Your goal: Identify each row below that contains the word "does" and copy every such row in full.
* start Records for the task *
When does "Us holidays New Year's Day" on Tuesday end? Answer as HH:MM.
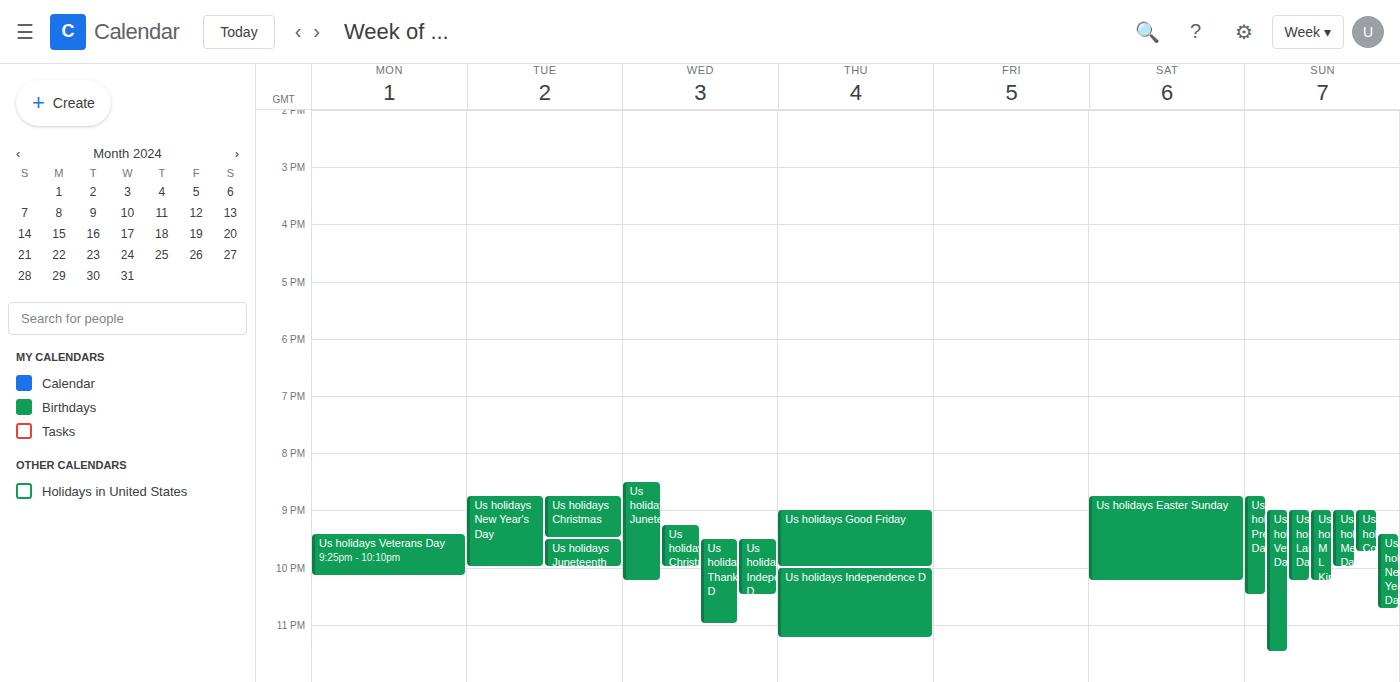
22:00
* end Records for the task *
* start Records for the task *
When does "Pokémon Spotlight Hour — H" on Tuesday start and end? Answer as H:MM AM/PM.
* end Records for the task *
* start Records for the task *
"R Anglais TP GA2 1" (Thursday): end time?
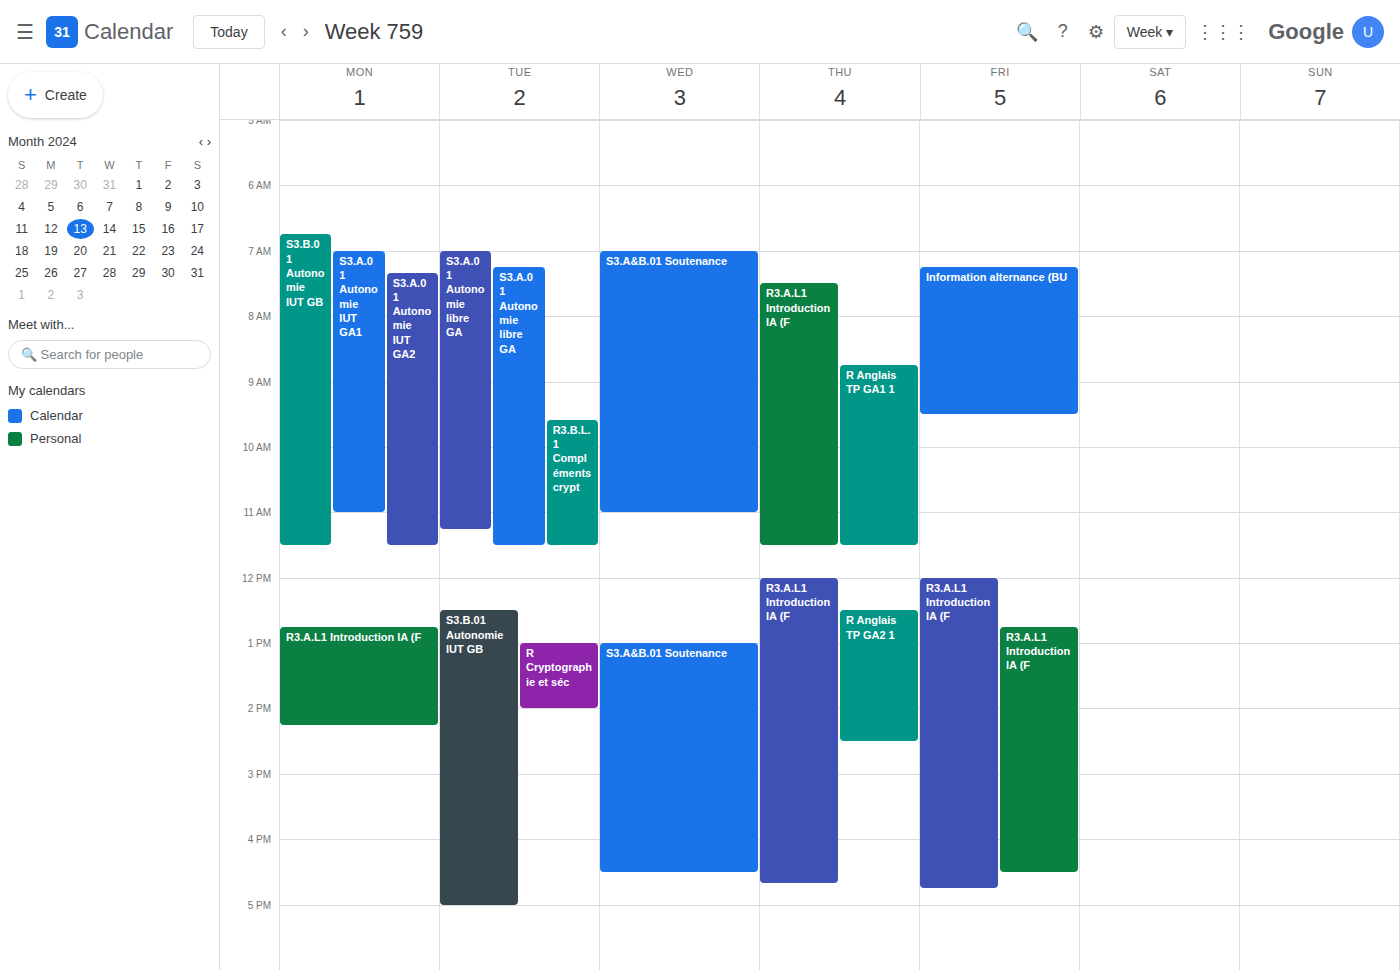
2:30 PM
* end Records for the task *
Response:
When does "Us holidays New Year's Day" on Tuesday end? Answer as HH:MM.
When does "Pokémon Spotlight Hour — H" on Tuesday start and end? Answer as H:MM AM/PM.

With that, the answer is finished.